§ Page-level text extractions
○ ○ ○ ○ ○
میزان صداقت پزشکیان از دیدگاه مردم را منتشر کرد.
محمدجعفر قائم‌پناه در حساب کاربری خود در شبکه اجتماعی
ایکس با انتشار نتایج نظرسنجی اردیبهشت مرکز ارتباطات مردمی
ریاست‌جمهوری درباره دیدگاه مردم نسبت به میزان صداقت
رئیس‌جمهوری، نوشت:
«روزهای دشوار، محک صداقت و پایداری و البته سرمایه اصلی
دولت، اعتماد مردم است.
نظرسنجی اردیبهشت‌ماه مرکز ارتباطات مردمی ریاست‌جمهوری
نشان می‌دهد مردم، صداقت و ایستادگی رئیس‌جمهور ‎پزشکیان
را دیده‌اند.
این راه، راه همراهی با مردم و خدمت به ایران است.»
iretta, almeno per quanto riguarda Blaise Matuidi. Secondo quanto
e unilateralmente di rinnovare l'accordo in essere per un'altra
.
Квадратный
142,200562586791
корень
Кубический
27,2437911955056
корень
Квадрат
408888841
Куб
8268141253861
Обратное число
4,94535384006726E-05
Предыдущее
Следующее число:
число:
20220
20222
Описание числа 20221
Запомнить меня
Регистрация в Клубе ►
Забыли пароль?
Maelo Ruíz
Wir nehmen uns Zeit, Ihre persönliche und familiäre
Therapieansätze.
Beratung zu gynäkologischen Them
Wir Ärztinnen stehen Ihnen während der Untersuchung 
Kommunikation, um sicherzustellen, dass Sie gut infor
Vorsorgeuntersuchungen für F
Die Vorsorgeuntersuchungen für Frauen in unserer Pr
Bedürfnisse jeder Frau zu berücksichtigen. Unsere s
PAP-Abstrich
○ ○ ○ ○ ○
§ The task
All lines in the entries above that include "ارتباطات" should be found and copied.

§ Answer space
ایکس با انتشار نتایج نظرسنجی اردیبهشت مرکز ارتباطات مردمی
نظرسنجی اردیبهشت‌ماه مرکز ارتباطات مردمی ریاست‌جمهوری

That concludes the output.